The characters rely so heavily on technology, they even record memory through devices. People can literally rewatch any moment in their lives with pinpoint accuracy, trumping the psychological ‘detriment’ of the mind as a flexible, biased reporter. There’s this one episode, “White Bear“, where this woman is punished merely through digital surveillance. People track her with their phones silently, just attempting to pin her down via video. A very gaze can be punishment enough. Where can you go to escape being watched in our current obsession with documentation and virality? Nowhere, I don’t think. Nowhere at all. Babies learn how to use iPads before they learn how to use a toilet. Even billboards are digitized, offering a 24-hr onslaught of neon-tinted images. Can you imagine a day without using your phone or carrying it? I’m not sure I remember an entire day where I didn’t check my phone.

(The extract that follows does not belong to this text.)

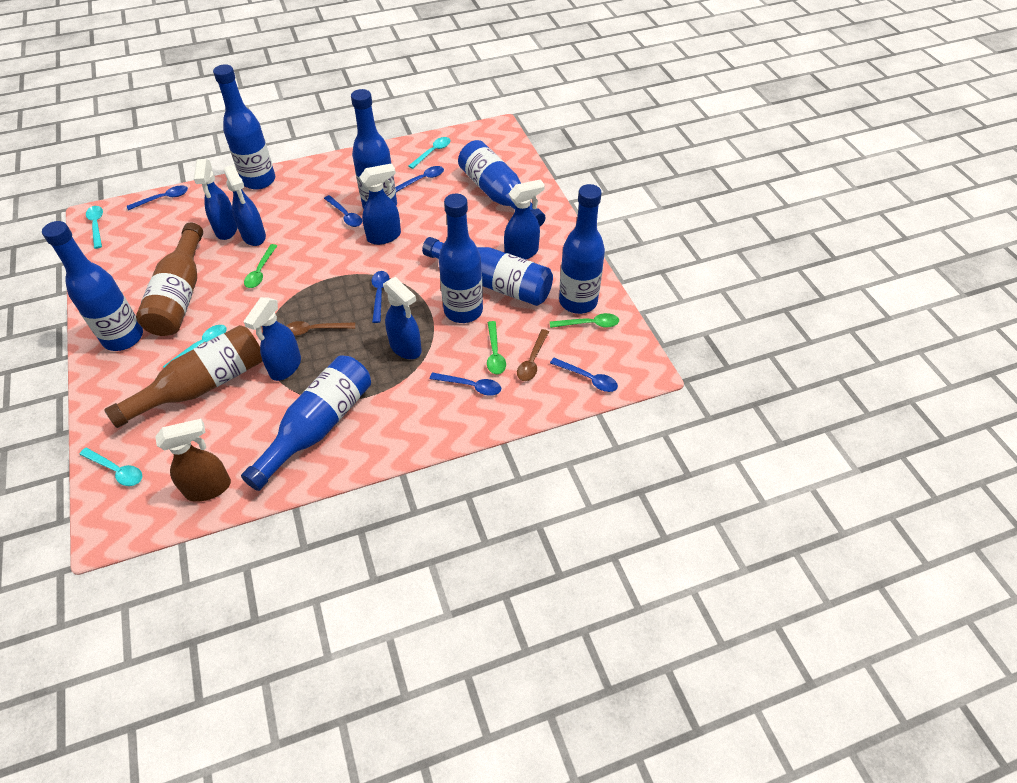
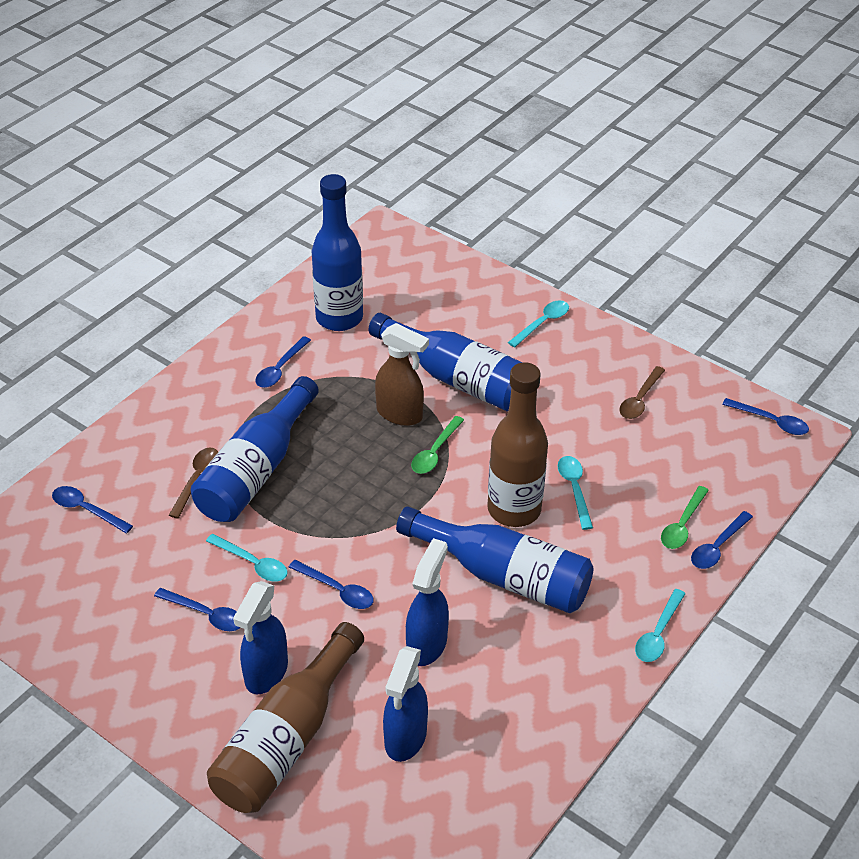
blue bottle: [42,221,143,351] [213,64,275,190] [241,355,371,491] [351,89,397,209] [422,237,553,306] [439,194,483,323] [458,140,546,226] [559,184,605,314] = 8 -> [191,376,319,522] [312,174,363,331] [369,313,523,411] [396,506,594,613] = 4
blue spray bottle: [194,159,238,240] [224,165,266,246] [243,297,301,381] [360,163,401,245] [383,277,422,359] [504,179,545,260] = 6 -> [233,581,288,694] [383,646,428,762] [406,538,449,666] = 3
green spoon: [244,244,277,288] [487,321,506,374] [550,313,619,328] = 3 -> [411,416,464,474] [661,486,709,549] = 2

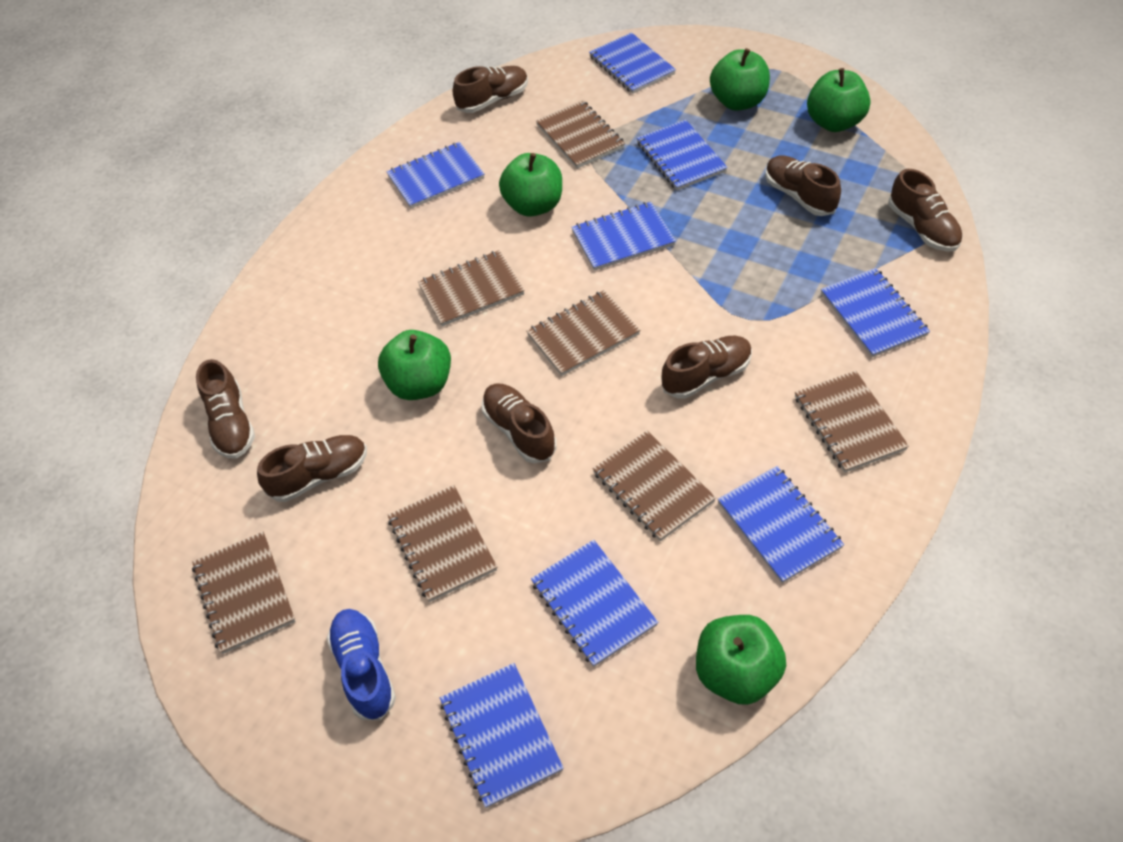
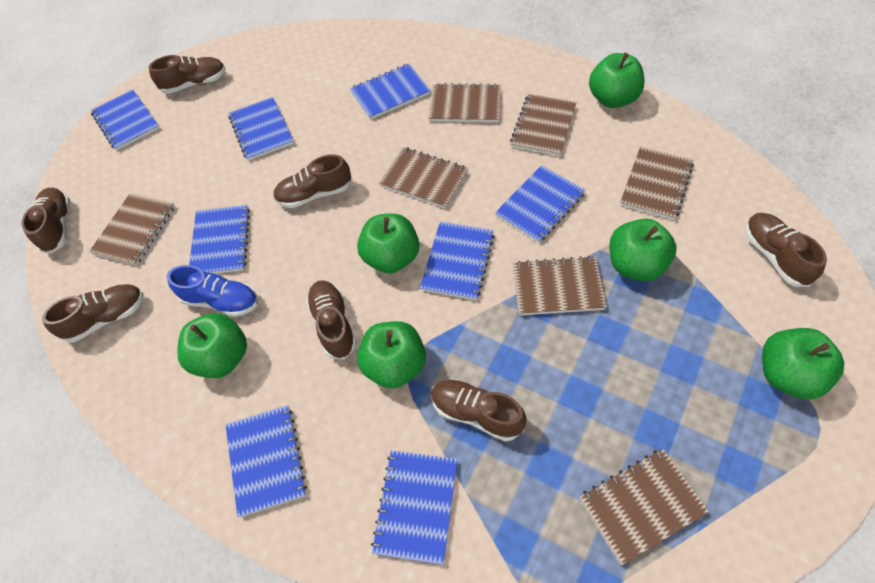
green apple: [378,330,451,400] [499,153,562,217] [696,615,786,705] [710,48,770,111] [807,68,871,132] = 5 -> [177,313,247,378] [357,214,419,273] [357,321,426,389] [589,53,645,108] [610,219,677,281] [762,328,844,399] = 6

Even when I least expect it, the cookies present a problem. Like CCTV cameras, they watch my every move. They know me. Although not physical, cookies want to know what I like to buy, what I like to eat, and what I like to wear. I don’t think cookies or Cookie Monsters want to be visible…in fact, invisibility may mean higher sales. The chilling idea is…where does all the data go? I mean, all the data can’t possibly go to what shoes I like to wear, right? I communicate extensively with friends overseas online, I lesson plan online, I order furniture online, and I even order food online. The internet cookies know me better than some of my friends.

The cookies are watching, but cookies can crumble. So…how do we bring the cookies down? How do we get to the Cookie Monster? Who is consuming all the cookies?